One of our favorite cookbooks is a bizarre one, chock-a-block full of mostly things we’d never dream of actually eating. Things like Yak’s Penis and Cane Rat and Palm Weevils, I kid you not. It’s one of the best books I own; ask me to borrow it at your peril. It’s called 101 Dishes to Eat Before You Die, by Stefan Gates. You can find his ever-interesting website here.
For my lunch today, I made one of his more orthodox recipes. I use the term ‘orthodox’ rather loosely. Today I made myself a delicious bowl of Thai Tom Yum Soup with Fish. For those more adventurous eaters among you, here you go, with my hearty compliments. It’s fantastic.
5 1/2 cups light chicken stock
6 lemongrass stalks, crushed to release their flavor
3 T very finely chopped cilantro roots
10 kaffir lime leaves, central stalks torn off
1 red chilie, seeded and finely chopped
1 inch piece of galangal or fresh ginger
3 T nam pla (I substituted fish sauce, which did very nicely, I thought)
1 T sugar
1 lb shrimp
1 lb firm white fish, chopped into bite-sized pieces (I used Basa, and it was perfect)

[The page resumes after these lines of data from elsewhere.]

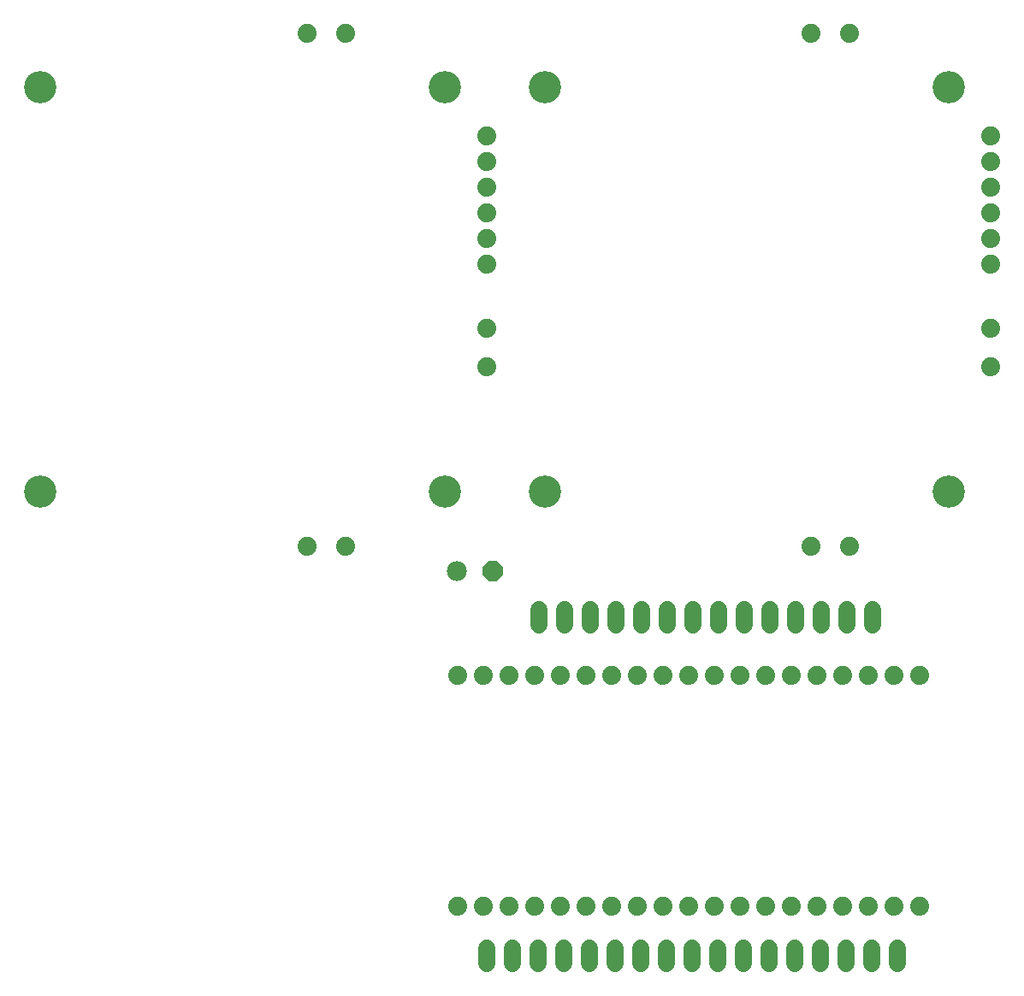
<source format=gbr>
G04 EAGLE Gerber RS-274X export*
G75*
%MOMM*%
%FSLAX34Y34*%
%LPD*%
%INSoldermask Bottom*%
%IPPOS*%
%AMOC8*
5,1,8,0,0,1.08239X$1,22.5*%
G01*
%ADD10C,1.879600*%
%ADD11P,2.144431X8X22.500000*%
%ADD12C,1.981200*%
%ADD13C,3.203200*%
%ADD14C,1.727200*%


D10*
X445000Y109000D03*
X470400Y109000D03*
X495800Y109000D03*
X521200Y109000D03*
X546600Y109000D03*
X572000Y109000D03*
X597400Y109000D03*
X622800Y109000D03*
X648200Y109000D03*
X673600Y109000D03*
X699000Y109000D03*
X724400Y109000D03*
X749800Y109000D03*
X775200Y109000D03*
X800600Y109000D03*
X826000Y109000D03*
X851400Y109000D03*
X876800Y109000D03*
X902200Y109000D03*
X902200Y337600D03*
X876800Y337600D03*
X851400Y337600D03*
X826000Y337600D03*
X800600Y337600D03*
X775200Y337600D03*
X749800Y337600D03*
X724400Y337600D03*
X699000Y337600D03*
X673600Y337600D03*
X648200Y337600D03*
X622800Y337600D03*
X597400Y337600D03*
X572000Y337600D03*
X546600Y337600D03*
X521200Y337600D03*
X495800Y337600D03*
X470400Y337600D03*
X445000Y337600D03*
D11*
X479780Y441000D03*
D12*
X444220Y441000D03*
D13*
X32000Y520000D03*
X32000Y920000D03*
X432000Y920000D03*
X432000Y520000D03*
D10*
X295500Y466000D03*
X333600Y466000D03*
X473300Y643800D03*
X473300Y681900D03*
X295500Y974000D03*
X333600Y974000D03*
X473300Y770800D03*
X473300Y796200D03*
X473300Y821600D03*
X473300Y847000D03*
X473300Y745400D03*
X473300Y872400D03*
D13*
X531000Y520000D03*
X531000Y920000D03*
X931000Y920000D03*
X931000Y520000D03*
D10*
X794500Y466000D03*
X832600Y466000D03*
X972300Y643800D03*
X972300Y681900D03*
X794500Y974000D03*
X832600Y974000D03*
X972300Y770800D03*
X972300Y796200D03*
X972300Y821600D03*
X972300Y847000D03*
X972300Y745400D03*
X972300Y872400D03*
D14*
X524900Y402620D02*
X524900Y387380D01*
X550300Y387380D02*
X550300Y402620D01*
X575700Y402620D02*
X575700Y387380D01*
X601100Y387380D02*
X601100Y402620D01*
X626500Y402620D02*
X626500Y387380D01*
X651900Y387380D02*
X651900Y402620D01*
X677300Y402620D02*
X677300Y387380D01*
X702700Y387380D02*
X702700Y402620D01*
X728100Y402620D02*
X728100Y387380D01*
X753500Y387380D02*
X753500Y402620D01*
X778900Y402620D02*
X778900Y387380D01*
X804300Y387380D02*
X804300Y402620D01*
X829700Y402620D02*
X829700Y387380D01*
X855100Y387380D02*
X855100Y402620D01*
X880200Y67620D02*
X880200Y52380D01*
X854800Y52380D02*
X854800Y67620D01*
X829400Y67620D02*
X829400Y52380D01*
X804000Y52380D02*
X804000Y67620D01*
X778600Y67620D02*
X778600Y52380D01*
X753200Y52380D02*
X753200Y67620D01*
X727800Y67620D02*
X727800Y52380D01*
X702400Y52380D02*
X702400Y67620D01*
X677000Y67620D02*
X677000Y52380D01*
X651600Y52380D02*
X651600Y67620D01*
X626200Y67620D02*
X626200Y52380D01*
X600800Y52380D02*
X600800Y67620D01*
X575400Y67620D02*
X575400Y52380D01*
X550000Y52380D02*
X550000Y67620D01*
X524600Y67620D02*
X524600Y52380D01*
X499200Y52380D02*
X499200Y67620D01*
X473800Y67620D02*
X473800Y52380D01*
M02*

</source>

8 oz can of either bamboo shoots or water chestnuts
12 cherry tomatoes, halved
the juice of two limes
a handful of fresh cilantro and a handful of either fresh basil leaves or even better, Thai basil if you can find it
Method: Pour the stock into a large saucepan and add the lemongrass, cilantro roots, chile, galangal, nam pla and sugar. Cover the saucepan. Bring to a boil, then reduce the heat and simmer for 10 minutes. Add the shrimp, fish and bamboo shoots and simmer for an additional 4 minutes. Add the tomatoes and lime juice and check the seasoning, adding more fish sauce and/or sugar if necessary. Remove and discard the lemongrass stalks and enjoy your solitary lunch with no kids around to tell you how gross it is!